La merecida expulsión de una extremista confesa causó recientemente en los peruanos civilizados una justa combinación de satisfacción e indignación. Lo primero, al saber que finalmente nos deshacíamos de una terrorista extranjera que, luego de aprender las artes del exterminio con la insurgencia salvadoreña de los años 80, vino al Perú expresamente para colaborar con el grupo terrorista MRTA. Pero la indignación pronto disipó nuestra alegría cuando supimos que, al informar sobre su expulsión, una de las agencias de noticias más grandes y antiguas del mundo no calificaba a esa fanática como terrorista sino apenas con el sinuoso término de ‘activista’, epíteto que tan deleznable sujeta siempre deseó que se le aplicara en un vano intento por disfrazar su cobardía.
Nuestra tan justificada ira ante semejante injuria noticiosa la resumió el editorial de este Diario el 4 de diciembre pasado, que concluía con una reflexión irrebatible: “Si [...] lo que vivimos no debe repetirse nunca más, haríamos bien en empezar a llamar las cosas por su nombre”, en contundente rechazo a todo eufemismo hipócrita que permita hablar de terrorismo con retruécanos retóricos, pretendiendo pasarlos como sinónimos. Pero, llamar a las cosas por su nombre debe comenzar por exigirse que la legitimidad del vocablo se registre en el texto mismo que, por su propia naturaleza, lo define y explica, es decir, en el diccionario, lo que muy lamentablemente no sucede.

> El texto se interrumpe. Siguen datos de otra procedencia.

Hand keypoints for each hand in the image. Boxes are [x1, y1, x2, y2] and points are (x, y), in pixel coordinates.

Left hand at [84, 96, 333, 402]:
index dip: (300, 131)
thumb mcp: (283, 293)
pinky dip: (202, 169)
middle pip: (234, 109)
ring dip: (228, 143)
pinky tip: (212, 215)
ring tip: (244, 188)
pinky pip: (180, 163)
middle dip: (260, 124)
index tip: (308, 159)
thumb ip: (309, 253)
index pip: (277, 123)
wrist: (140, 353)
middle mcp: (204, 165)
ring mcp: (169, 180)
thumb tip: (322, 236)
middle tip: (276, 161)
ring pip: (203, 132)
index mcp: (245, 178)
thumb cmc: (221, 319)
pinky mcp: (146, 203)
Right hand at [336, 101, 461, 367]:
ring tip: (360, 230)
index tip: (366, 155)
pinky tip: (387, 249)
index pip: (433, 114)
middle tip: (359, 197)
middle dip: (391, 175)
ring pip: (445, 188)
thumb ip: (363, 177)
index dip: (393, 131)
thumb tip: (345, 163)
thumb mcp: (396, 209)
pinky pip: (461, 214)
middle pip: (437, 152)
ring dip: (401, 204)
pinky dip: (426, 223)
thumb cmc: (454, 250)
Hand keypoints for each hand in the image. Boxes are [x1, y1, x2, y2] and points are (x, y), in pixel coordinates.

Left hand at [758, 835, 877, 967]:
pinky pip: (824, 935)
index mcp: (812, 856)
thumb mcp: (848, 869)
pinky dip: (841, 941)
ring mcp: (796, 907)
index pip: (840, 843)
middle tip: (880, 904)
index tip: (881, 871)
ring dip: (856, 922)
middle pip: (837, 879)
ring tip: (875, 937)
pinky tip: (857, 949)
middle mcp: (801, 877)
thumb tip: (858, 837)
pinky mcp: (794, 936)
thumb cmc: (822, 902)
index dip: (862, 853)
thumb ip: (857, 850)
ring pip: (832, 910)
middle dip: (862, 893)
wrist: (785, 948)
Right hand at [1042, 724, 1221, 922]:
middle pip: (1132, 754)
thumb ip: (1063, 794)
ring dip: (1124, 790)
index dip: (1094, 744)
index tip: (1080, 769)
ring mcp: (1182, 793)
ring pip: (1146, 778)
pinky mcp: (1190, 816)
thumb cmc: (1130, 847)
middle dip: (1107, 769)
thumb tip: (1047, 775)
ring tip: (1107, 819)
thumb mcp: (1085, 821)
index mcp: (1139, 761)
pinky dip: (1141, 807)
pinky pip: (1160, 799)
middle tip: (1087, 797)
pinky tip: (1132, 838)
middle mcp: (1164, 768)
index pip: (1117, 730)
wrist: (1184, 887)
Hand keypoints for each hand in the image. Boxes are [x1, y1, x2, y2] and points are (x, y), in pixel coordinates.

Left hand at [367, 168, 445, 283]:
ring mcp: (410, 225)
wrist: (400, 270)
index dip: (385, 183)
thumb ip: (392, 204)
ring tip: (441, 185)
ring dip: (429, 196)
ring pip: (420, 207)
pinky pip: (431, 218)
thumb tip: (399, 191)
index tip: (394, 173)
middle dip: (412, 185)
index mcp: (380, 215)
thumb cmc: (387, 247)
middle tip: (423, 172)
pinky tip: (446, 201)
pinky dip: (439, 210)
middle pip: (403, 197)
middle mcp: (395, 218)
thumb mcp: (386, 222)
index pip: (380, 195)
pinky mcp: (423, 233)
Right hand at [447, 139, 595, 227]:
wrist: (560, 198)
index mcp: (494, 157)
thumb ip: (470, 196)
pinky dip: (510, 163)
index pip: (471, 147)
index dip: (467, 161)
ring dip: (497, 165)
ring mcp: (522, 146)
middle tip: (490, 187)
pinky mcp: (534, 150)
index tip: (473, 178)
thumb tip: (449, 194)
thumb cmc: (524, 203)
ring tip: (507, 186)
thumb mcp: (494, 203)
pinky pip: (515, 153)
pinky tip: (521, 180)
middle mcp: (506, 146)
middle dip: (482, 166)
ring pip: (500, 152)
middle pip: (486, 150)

Desde hace una década llevo a cabo una batalla en solitario para que el Diccionario de la Real Academia Española (DRAE) deje de ser un complaciente observador –y por ello de algún modo cómplice– de la sangrienta era terrorista en el Perú. Lo señalé por primera vez en una contribución a la antología intitulada “En español”, publicada por Santillana en el 2001, y seguiré insistiendo hasta que se revierta semejante anomalía, porque el distingo que hace el diccionario oficial del idioma entre los adjetivos ‘etarra’ y ‘senderista’ es ofensivo para todos los peruanos.
Efectivamente, aquel define textualmente a un etarra como alguien “perteneciente a la organización terrorista ETA”, en referencia a la banda asesina vasca, mientras que un senderista es alguien “perteneciente al grupo revolucionario Sendero Luminoso”. Pero ¿se trata acaso de un diccionario ideológico en lugar de gramatical? La pregunta es válida porque apenas cabe una sola lectura a semejante insensatez: mientras que los senderistas peruanos serían simples guerrilleros –léase rebeldes luchando contra la opresión–, los etarras son unos tenebrosos terroristas, es decir, una manga de subversivos combatiendo una democracia. Felizmente el diccionario académico nunca se dignó incorporar una definición del vocablo ‘emerretista’, lo cual, más que una omisión, demuestra que hasta para referirse a la bestialidad humana siempre hubo cuando menos jerarquías filológicas...
No debemos considerar tan agraviante contraste de definiciones como una inocente lenidad o un inadvertido descuido, puesto que todo hispanohablante tendrá siempre como referencias básicas las explicaciones contenidas en esa herramienta oficial del idioma que es el diccionario. Y también, porque son estos prejuicios lingüísticos que sujetos repudiables como la terrorista que acabamos de expulsar, podrán seguir usando para justificarse frente a periodistas incautos o medios de prensa inertes dispuestos a corear sus repulsivas ideologías.